Former EPA administrator Russell Train adds that industry needs regulations in place to plan for the next generation of cars and plants. Indeed, some energy companies have sided with environmental groups in this case for precisely that reason. Entergy, one of the nation's largest producers of electric power, says in a legal brief that it needs to plan now to build plants that will deal with an expected doubling in consumer demand for power over the next 50 years. And Entergy says it can't plan to build environmentally sound plants if competitors are free to build cheaper, but more polluting plants.

The Bush administration argues that no national solution will solve the problem of carbon emissions -- that a global agreement must be reached.

But environmentalists counter that the Bush administration has repeatedly walked away from such international agreements, despite the fact that the U.S. is responsible for 25 percent of the world's greenhouse-gas emissions.

At Wednesday's Supreme Court hearing, the Bush administration is expected to focus much of its argument not on the merits of the case, but on the question of whether the courts can examine this issue at all. The administration contends that none of the parties challenging the EPA's inaction on carbon emissions have the right to sue -- not even the 12 states, led by Massachusetts.

The states contend that they are suffering significant damage because of the EPA's failure to act. They claim they are losing shoreline because of melting ice and rising oceans, that floods and storms are more severe, causing greater damage, and that controlling smog is getting more difficult. And the Western states say their snow pack is melting, jeopardizing their water supply.

-- -- --

▶ [Requirement]: Extend the article on the Supreme Court case over the EPA and carbon emissions, picking up after its final sentence.

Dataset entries

-- -- --

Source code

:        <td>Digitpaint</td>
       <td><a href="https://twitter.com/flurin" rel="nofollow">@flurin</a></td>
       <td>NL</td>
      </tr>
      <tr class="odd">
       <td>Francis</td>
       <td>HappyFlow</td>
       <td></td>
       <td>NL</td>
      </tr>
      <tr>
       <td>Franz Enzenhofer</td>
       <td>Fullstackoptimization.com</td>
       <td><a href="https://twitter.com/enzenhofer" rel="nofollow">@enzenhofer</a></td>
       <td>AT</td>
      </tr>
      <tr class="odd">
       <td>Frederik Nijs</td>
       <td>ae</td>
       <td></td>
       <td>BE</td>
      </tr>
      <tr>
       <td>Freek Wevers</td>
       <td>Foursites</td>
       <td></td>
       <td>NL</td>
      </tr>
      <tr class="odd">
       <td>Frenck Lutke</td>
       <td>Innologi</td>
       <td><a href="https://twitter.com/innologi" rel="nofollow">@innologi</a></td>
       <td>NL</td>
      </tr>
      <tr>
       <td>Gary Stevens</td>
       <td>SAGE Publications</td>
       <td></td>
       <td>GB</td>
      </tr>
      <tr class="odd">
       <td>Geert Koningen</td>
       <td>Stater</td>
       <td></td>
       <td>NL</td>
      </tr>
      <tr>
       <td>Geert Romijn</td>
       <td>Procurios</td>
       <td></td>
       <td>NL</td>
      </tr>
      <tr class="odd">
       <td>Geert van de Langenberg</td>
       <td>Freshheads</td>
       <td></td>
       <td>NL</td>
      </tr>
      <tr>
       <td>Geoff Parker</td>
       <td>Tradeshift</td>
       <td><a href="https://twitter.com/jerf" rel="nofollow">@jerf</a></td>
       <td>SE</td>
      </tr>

-- -- --

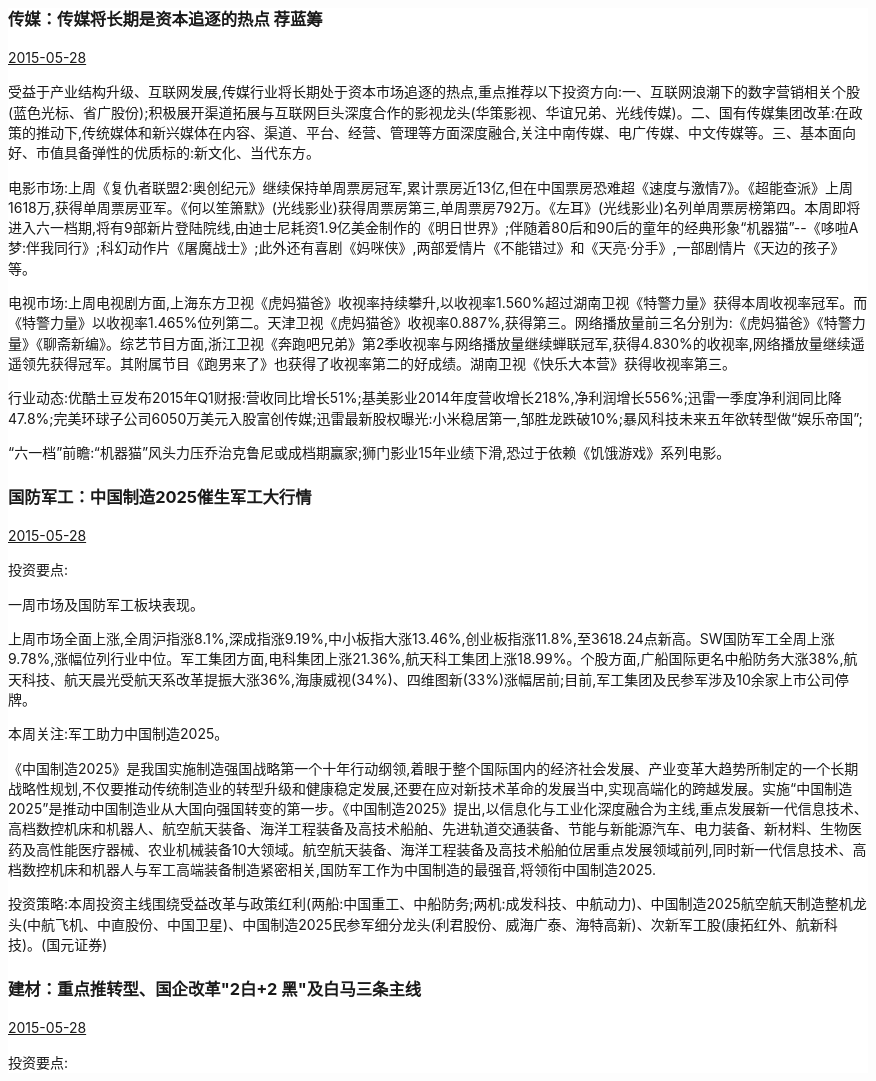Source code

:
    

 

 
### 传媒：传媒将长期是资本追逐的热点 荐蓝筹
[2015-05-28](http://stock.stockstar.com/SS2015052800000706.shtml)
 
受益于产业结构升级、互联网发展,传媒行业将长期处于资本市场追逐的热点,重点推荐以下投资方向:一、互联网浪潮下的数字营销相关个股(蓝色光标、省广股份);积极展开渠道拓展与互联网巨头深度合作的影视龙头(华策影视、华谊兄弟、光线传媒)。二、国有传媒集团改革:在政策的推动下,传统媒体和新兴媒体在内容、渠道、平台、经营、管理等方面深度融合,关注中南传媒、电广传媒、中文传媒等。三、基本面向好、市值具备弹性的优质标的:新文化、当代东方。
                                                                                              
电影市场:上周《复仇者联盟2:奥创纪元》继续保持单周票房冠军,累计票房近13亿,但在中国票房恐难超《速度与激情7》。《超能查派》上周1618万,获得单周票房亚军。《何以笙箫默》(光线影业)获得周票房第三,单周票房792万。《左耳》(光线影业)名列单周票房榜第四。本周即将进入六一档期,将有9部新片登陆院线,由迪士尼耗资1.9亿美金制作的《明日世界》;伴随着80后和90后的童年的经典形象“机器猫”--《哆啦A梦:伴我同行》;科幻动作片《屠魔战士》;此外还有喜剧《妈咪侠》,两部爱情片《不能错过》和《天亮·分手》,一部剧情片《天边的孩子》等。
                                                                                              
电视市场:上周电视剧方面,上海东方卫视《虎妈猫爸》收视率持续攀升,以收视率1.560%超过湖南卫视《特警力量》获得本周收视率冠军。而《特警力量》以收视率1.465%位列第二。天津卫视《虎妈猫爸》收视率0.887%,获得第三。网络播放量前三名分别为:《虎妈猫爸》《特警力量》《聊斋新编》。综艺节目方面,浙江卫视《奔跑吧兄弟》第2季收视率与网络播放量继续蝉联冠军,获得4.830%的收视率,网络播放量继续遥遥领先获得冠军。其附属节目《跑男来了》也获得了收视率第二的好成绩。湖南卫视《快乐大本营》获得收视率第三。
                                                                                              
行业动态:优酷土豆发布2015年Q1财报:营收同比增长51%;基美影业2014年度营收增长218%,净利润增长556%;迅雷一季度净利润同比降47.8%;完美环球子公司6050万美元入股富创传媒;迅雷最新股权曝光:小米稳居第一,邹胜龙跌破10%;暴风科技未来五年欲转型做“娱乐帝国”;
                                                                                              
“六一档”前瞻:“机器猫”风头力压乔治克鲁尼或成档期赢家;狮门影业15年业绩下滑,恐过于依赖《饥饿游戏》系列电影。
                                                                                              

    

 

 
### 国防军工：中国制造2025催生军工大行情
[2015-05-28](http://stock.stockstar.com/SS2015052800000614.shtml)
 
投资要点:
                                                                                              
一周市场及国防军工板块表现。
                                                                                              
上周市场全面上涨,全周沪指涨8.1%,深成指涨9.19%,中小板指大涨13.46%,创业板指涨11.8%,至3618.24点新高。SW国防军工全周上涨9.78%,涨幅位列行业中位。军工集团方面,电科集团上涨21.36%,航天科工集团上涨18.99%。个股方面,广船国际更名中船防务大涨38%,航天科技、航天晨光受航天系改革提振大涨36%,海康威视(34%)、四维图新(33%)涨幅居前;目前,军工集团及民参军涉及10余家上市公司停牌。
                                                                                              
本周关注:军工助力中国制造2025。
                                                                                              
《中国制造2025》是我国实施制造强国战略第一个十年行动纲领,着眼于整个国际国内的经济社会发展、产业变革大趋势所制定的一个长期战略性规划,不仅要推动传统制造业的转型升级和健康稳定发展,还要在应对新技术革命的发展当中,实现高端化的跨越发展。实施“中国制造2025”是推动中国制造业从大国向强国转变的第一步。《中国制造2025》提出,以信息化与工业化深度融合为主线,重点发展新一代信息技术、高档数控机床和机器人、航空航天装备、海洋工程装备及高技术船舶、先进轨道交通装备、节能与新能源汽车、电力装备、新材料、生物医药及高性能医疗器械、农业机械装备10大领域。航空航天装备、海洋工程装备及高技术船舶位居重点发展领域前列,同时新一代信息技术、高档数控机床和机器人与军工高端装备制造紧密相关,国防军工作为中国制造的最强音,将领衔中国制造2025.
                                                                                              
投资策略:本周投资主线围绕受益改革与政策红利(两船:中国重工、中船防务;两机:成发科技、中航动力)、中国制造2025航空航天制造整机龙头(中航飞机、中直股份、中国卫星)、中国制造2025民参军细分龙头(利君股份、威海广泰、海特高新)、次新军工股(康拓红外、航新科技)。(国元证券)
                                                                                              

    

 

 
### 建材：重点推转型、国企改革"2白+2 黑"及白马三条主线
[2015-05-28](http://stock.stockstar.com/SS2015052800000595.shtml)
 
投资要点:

-- -- --

▶ [Output]:
Olson says that sort of generalized damage is not adequate to make the legal case: "If it does exist, it is damage to humanity in general, not to Massachusetts," he says. "Courts need concrete particularized cases before they can constitutionally render a decision. Otherwise, anybody with a grievance can say 'Gee, the ocean's too high this year. I think we should have a lawsuit against the EPA.'"

Doniger's response: "The administration is very muscular on some issues. They say they're Superman -- they can do anything they want to, regardless of Congress." But on other issues, he notes, the administration takes a different tack: "When it comes to global warming, they're a 97-pound weakling and they say they can't do anything."

If the administration prevails Wednesday, it won't be the end of the road. With Democrats now controlling Congress, there would likely be a push to legislate some sort of controls on carbon emissions.